Wednesday 23 November 2011

The context of my situation: The Dole Office Part One.

WHY
I decided to start writing this blog so I would not take a sleeping pill as a means to kill a day during my reign of unemployment. It was this or I was going to volunteer to watch Made In Chelsea on 4 on Demand. A brief 30 second phone call to my younger sister explaining my predicament; blog, pill or MIC made me realise I should at least try and turn my hand at writing one semi-successful blog.

I also want to document the ups and downs of this period of my life. I have never been unemployed. I have until my first JSA payment a total of £13.43 in my bank account. I find that both worrying and exciting; it is not only a test of my resourcefulness but also a perverse social experiment -  what will I do when I get desperate? What is desperate to me? I do not even know. 

WHEN
I have been unemployed from Friday 28th of October 2011 (my first visit to the dole office) at 10:25am. I returned to the country on Wednesday 26th of October 2011 after a strange 3 months in Central America.Before this I was a teacher. 

THE DOLE OFFICE PART ONE
A friend had told me that when I go to the dole office to expect to be handed a short stubby pen that you often find in Ikea, Argus and a bookmakers.A governmental tool to further demoralise you. I bought my own.
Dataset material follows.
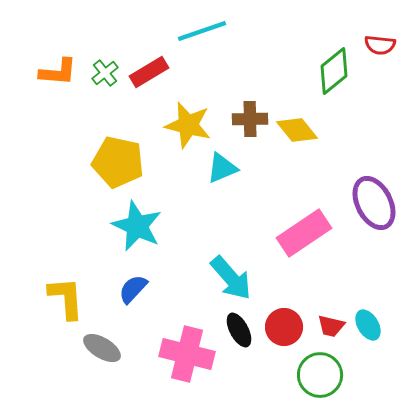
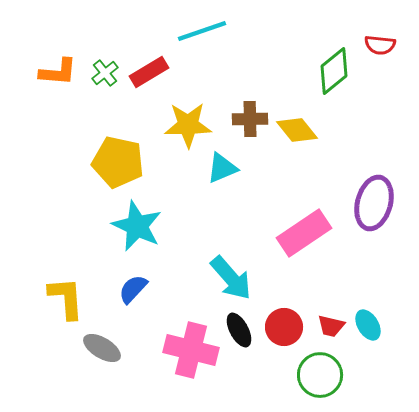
yellow star: rotated 15 degrees counterclockwise
purple ellipse: rotated 42 degrees clockwise
pink cross: moved 4 px right, 4 px up
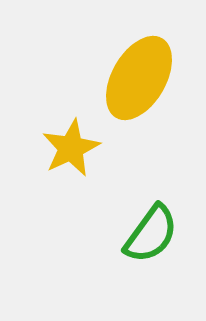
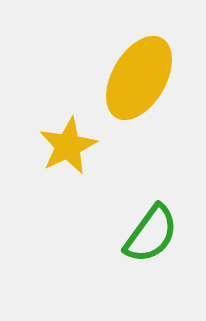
yellow star: moved 3 px left, 2 px up
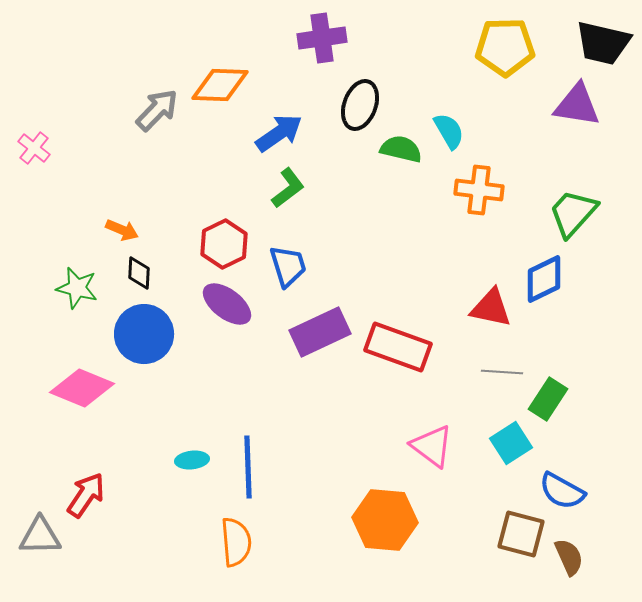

I deliberately dressed to look colourful and full of happiness to ward off any misery.This failed. 

I arrive at the dole office, which is tucked away behind Portslade Station and off Boundary Road in Hove, which has not changed at all since the 1980s and when my father used to own a sweatshop/child labour  business on the same road, that I not so affectionately called the "Factory of Fear". The sight of Boundary Road remaining so untainted and defiant in the 20 year or so interlude since I last graced its' paving slabs made me want to cry, take a sleeping pill, watch MIC (to ensure the success of the desired effects of the sleeping pill) and to lie down on the level crossing with my wrists wide open. Thankfully these thoughts are brief and before I know it I am being welcomed into the Dole Office by a lady with highlights which she must have had done by a 16 year old GNVQ Health and Beauty Care student who could not read the instructions. She told me to stop chewing my gum. I will never tell a child to stop chewing their gum again.The process of demoralisation has begun and not a stubby pen in sight.

I take a seat and I wait. 

After 10 minutes I am called over to the first person who assesses me. Job done. I return to my seat and I wait.

And I wait.

And I wait.

25 minutes pass.

I start to think about what sexual acts I would perform on the men in the room. The conclusion: none. 

The level of my snobbery causes part of me to die inside.

10 more minutes pass of this (un)dramatic monotonous inner monologue unemployed turmoil.I  remind my self it has been two days. My name is called  slurred. 

I stand up and head towards someone I would have otherwise suspected to have been a drunk if it were not for the name badge and desk between us. When I realise he has no distinguishable teeth I start to get scared. We go over my targets and the booklets I have to fill out in order to be eligible for JSA. I was noticeably shocked at the news that I did not have to provide evidence of this to support what I put in the booklet. No wonder so many people are unemployed.It really is that easy.  

I leave feeling pleased I did not see one stubby pen, yet duped, because in spite of the lack of stubbypennedness the Dole Office still managed to steal a little bit of my soul.